_Task_.
Repeat every record word for word and omit the images.

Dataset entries
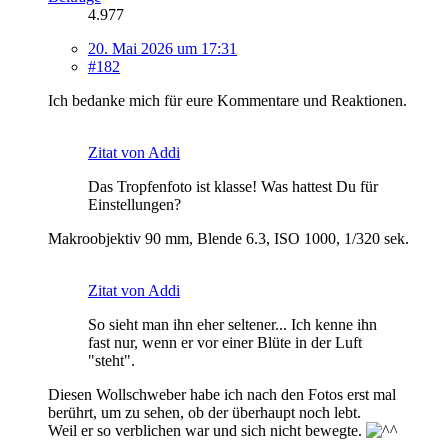
4.977
20. Mai 2026 um 17:31
#182
Ich bedanke mich für eure Kommentare und Reaktionen.
Zitat von Addi
Das Tropfenfoto ist klasse! Was hattest Du für
Einstellungen?
Makroobjektiv 90 mm, Blende 6.3, ISO 1000, 1/320 sek.
Zitat von Addi
So sieht man ihn eher seltener... Ich kenne ihn
fast nur, wenn er vor einer Blüte in der Luft
"steht".
Diesen Wollschweber habe ich nach den Fotos erst mal
berührt, um zu sehen, ob der überhaupt noch lebt.
Weil er so verblichen war und sich nicht bewegte.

_Answer area_.
4.977
20. Mai 2026 um 17:31
#182
Ich bedanke mich für eure Kommentare und Reaktionen.
Zitat von Addi
Das Tropfenfoto ist klasse! Was hattest Du für
Einstellungen?
Makroobjektiv 90 mm, Blende 6.3, ISO 1000, 1/320 sek.
Zitat von Addi
So sieht man ihn eher seltener... Ich kenne ihn
fast nur, wenn er vor einer Blüte in der Luft
"steht".
Diesen Wollschweber habe ich nach den Fotos erst mal
berührt, um zu sehen, ob der überhaupt noch lebt.
Weil er so verblichen war und sich nicht bewegte.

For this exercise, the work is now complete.